Signature Verification
Always verify webhook signatures before processing the payload. This ensures the request is genuinely from Ignite and hasn't been tampered with.
Why Verify Signatures?
Webhook endpoints are publicly accessible URLs. Without signature verification, anyone could send fake events to your endpoint. Signature verification ensures:
- Authenticity — The request comes from Ignite
- Integrity — The payload hasn't been modified in transit
Signature Format
Each webhook request includes an X-Webhook-Signature header with the following format:
t=1705316400000,v1=5257a869e7ecebeda32affa62cdca3fa51cad7e77a0e56ff536d0ce8e108d8bd| Component | Description |
|---|---|
t | Unix timestamp in milliseconds when the signature was generated |
v1 | HMAC-SHA256 signature (hex encoded) |
Verification Algorithm
The signature is computed over a combination of the timestamp and the raw JSON body:
signed_payload = timestamp + "." + JSON.stringify(body)

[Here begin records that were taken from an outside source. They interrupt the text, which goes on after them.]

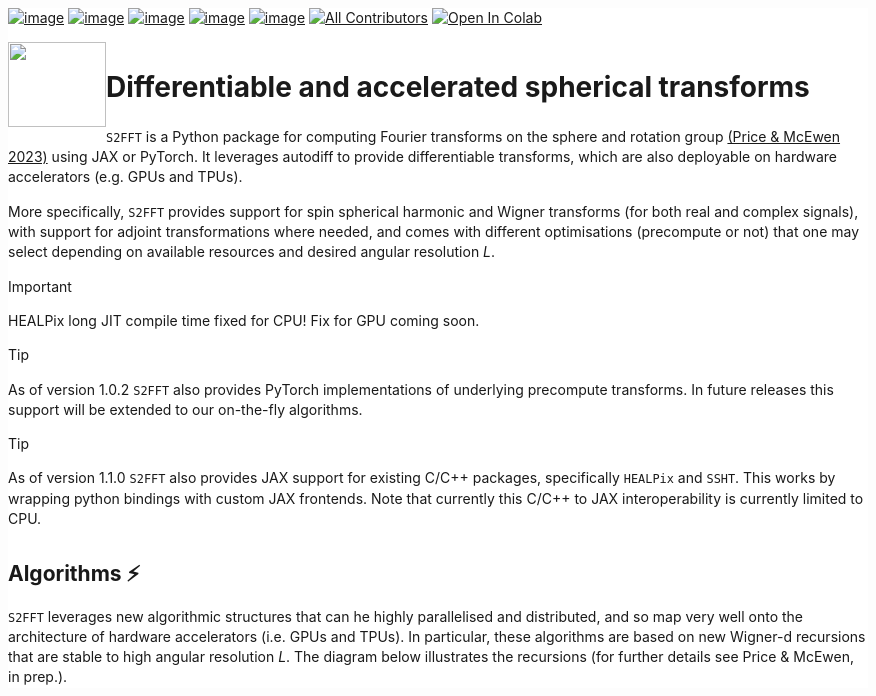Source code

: [![image](https://github.com/astro-informatics/s2fft/actions/workflows/tests.yml/badge.svg?branch=main)](https://github.com/astro-informatics/s2fft/actions/workflows/tests.yml)
[![image](https://codecov.io/gh/astro-informatics/s2fft/branch/main/graph/badge.svg?token=7QYAFAAWLE)](https://codecov.io/gh/astro-informatics/s2fft)
[![image](https://img.shields.io/badge/License-MIT-yellow.svg)](https://opensource.org/licenses/MIT)
[![image](https://badge.fury.io/py/s2fft.svg)](https://badge.fury.io/py/s2fft)
[![image](http://img.shields.io/badge/arXiv-2311.14670-orange.svg?style=flat)](https://arxiv.org/abs/2311.14670)
[![All Contributors](https://img.shields.io/badge/all_contributors-9-orange.svg?style=flat-square)](#contributors-) 
[![Open In Colab](https://colab.research.google.com/assets/colab-badge.svg)](https://colab.research.google.com/github/astro-informatics/s2fft/blob/main/notebooks/spherical_harmonic_transform.ipynb)


<img align="left" height="85" width="98" src="./docs/assets/sax_logo.png">

# Differentiable and accelerated spherical transforms

`S2FFT` is a Python package for computing Fourier transforms on the sphere
and rotation group [(Price & McEwen 2023)](https://arxiv.org/abs/2311.14670) using 
JAX or PyTorch. It leverages autodiff to provide differentiable transforms, which are 
also deployable on hardware accelerators (e.g. GPUs and TPUs).

More specifically, `S2FFT` provides support for spin spherical harmonic
and Wigner transforms (for both real and complex signals), with support
for adjoint transformations where needed, and comes with different
optimisations (precompute or not) that one may select depending on
available resources and desired angular resolution $L$.

> [!IMPORTANT]
> HEALPix long JIT compile time fixed for CPU!  Fix for GPU coming soon.

> [!TIP]
As of version 1.0.2 `S2FFT` also provides PyTorch implementations of underlying 
precompute transforms. In future releases this support will be extended to our 
on-the-fly algorithms.

> [!TIP]
As of version 1.1.0 `S2FFT` also provides JAX support for existing C/C++ packages, 
specifically `HEALPix` and `SSHT`. This works by wrapping python bindings with custom 
JAX frontends. Note that currently this C/C++ to JAX interoperability is currently 
limited to CPU.

## Algorithms :zap:

`S2FFT` leverages new algorithmic structures that can he highly
parallelised and distributed, and so map very well onto the architecture
of hardware accelerators (i.e. GPUs and TPUs). In particular, these
algorithms are based on new Wigner-d recursions that are stable to high
angular resolution $L$. The diagram below illustrates the recursions
(for further details see Price & McEwen, in prep.).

signature = HMAC-SHA256(signed_payload, signing_secret)Implementation
const crypto = require('crypto');
function verifyWebhookSignature(body, signatureHeader, secret) {
// Parse header: "t=1234567890,v1=abc123..."
const parts = signatureHeader.split(',');
const timestampPart = parts.find(p => p.startsWith('t='));
const signaturePart = parts.find(p => p.startsWith('v1='));
if (!timestampPart || !signaturePart) {
return false;
}
const timestamp = timestampPart.split('=')[1];
const receivedSignature = signaturePart.split('=')[1];
// Calculate expected signature
const payloadString = JSON.stringify(body);
const signedPayload = `${timestamp}.${payloadString}`;
const hmac = crypto.createHmac('sha256', secret);
const calculatedSignature = hmac.update(signedPayload).digest('hex');
// Timing-safe comparison
try {
return crypto.timingSafeEqual(
Buffer.from(receivedSignature),
Buffer.from(calculatedSignature)
);
} catch {
return false;
}
}
// Usage in Express.js
app.post('/webhook', (req, res) => {
const signature = req.headers['x-webhook-signature'];
if (!verifyWebhookSignature(req.body, signature, process.env.WEBHOOK_SECRET)) {
return res.status(401).json({ error: 'Invalid signature' });
}
// Process the webhook...
res.status(200).json({ received: true });
});Timestamp Validation (Optional)
To prevent replay attacks, you can also validate that the timestamp is recent:
function verifyWebhookSignature(body, signatureHeader, secret, toleranceMs = 300000) {
const parts = signatureHeader.split(',');
const timestampPart = parts.find(p => p.startsWith('t='));
if (!timestampPart) return false;
const timestamp = parseInt(timestampPart.split('=')[1], 10);
const now = Date.now();
// Reject if timestamp is more than 5 minutes old (default)
if (Math.abs(now - timestamp) > toleranceMs) {
return false;
}
// ... continue with signature verification
}Common Issues
Signature Mismatch
If signature verification fails, check the following:
- Correct Secret — Ensure you're using the signing secret from the webhook subscription, not an API token
- Raw Body — The signature is computed over the exact JSON string. Middleware that modifies the body (like pretty-printing) will cause verification to fail
- JSON Serialization — Use compact JSON serialization without extra whitespace
Express.js Raw Body Access
If you're using Express.js, make sure to access the raw body for signature verification:
// Use express.json() but also keep raw body
app.use(express.json({
verify: (req, res, buf) => {
req.rawBody = buf.toString();
}
}));Then use req.rawBody instead of JSON.stringify(req.body) for signature verification to ensure exact byte matching.